= Norman H. Wolfe =

American judge

Norman H. Wolfe (born 1928) is a former Special Trial Judge of the United States Tax Court.

Born in New York, Wolfe attended public school in Maplewood, New Jersey and graduated from Columbia High School in 1946. He received an A.B. from Yale University in 1950 and an LL.B. from Columbia Law School in 1953, where he was a Stone Scholar, a James Kent Scholar, and in Phi Beta Kappa.

Wolfe was admitted to the New York Bar in 1953. He was in military service from 1953 to 1957, becoming a 1st Lieutenant in the Judge Advocate General Corps in 1954 and holding that position for the duration of his service. He was in private practice with the law firm of Gordon, Brady, Caffrey & Keller in New York City from 1957 to 1959. He worked for the United States Department of Justice from 1959 to 1965 as a trial attorney in the appellate section of the Tax Division.

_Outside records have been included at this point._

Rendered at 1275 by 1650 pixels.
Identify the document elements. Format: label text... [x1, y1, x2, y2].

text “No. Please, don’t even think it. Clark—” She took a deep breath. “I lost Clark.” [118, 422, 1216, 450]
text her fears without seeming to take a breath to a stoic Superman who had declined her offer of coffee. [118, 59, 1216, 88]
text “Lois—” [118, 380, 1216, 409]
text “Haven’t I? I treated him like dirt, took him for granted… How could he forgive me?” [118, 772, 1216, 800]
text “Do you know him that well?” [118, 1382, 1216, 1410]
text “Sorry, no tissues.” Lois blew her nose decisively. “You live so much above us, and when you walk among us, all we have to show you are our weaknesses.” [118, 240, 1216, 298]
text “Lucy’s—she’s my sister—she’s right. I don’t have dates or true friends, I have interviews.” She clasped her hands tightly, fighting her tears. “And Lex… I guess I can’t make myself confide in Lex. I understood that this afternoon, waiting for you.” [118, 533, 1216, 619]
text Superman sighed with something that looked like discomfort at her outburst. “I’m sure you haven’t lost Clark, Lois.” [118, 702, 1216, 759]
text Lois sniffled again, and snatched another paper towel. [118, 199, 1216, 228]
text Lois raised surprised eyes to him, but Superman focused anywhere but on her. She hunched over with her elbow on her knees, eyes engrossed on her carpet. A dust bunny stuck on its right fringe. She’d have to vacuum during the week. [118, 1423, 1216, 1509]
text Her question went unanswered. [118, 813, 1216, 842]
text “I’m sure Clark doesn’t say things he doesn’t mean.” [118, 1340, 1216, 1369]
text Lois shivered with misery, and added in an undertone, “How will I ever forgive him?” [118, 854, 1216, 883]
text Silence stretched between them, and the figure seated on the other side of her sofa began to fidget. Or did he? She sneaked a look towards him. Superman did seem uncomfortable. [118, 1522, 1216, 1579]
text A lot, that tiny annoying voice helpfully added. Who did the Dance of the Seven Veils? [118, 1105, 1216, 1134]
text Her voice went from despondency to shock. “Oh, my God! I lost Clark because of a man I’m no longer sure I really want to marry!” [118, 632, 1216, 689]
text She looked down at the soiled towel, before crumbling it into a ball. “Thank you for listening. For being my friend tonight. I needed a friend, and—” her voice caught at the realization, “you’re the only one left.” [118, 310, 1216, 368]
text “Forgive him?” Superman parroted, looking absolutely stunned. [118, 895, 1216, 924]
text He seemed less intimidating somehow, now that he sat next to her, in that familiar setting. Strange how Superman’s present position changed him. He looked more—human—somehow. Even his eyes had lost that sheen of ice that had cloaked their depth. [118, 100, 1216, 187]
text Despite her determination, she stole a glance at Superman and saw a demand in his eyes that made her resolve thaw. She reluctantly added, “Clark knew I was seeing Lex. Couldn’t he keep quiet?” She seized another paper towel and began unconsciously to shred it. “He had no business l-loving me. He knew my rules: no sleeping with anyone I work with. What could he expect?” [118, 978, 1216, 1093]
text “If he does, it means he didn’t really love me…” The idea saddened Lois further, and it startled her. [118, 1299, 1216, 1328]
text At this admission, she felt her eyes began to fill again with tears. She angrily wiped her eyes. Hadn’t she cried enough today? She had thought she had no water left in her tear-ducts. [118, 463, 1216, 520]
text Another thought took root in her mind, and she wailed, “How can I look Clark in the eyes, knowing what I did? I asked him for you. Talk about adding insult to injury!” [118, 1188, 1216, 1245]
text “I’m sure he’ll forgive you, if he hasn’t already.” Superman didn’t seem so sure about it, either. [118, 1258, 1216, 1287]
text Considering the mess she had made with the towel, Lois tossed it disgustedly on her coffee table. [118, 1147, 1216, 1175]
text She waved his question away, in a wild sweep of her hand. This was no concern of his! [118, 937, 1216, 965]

Admitted to the Massachusetts Bar in 1965, Wolfe returned to private practice in Boston, Massachusetts, with the firm of Foley, Hoag & Eloit LLP (now Foley Hoag LLP), primarily in the tax area. He became a partner in 1967, and continued with the firm until 1985. He was appointed as Special Trial Judge, United States Tax Court, on July 1, 1985.

Among the cases decided by Wolfe was Crawford v. Commissioner, holding that Special Trial Judges of the United States Tax Court could decide constitutional questions relating to tax deficiencies. This decision was upheld by the United States Court of Appeals for the Ninth Circuit.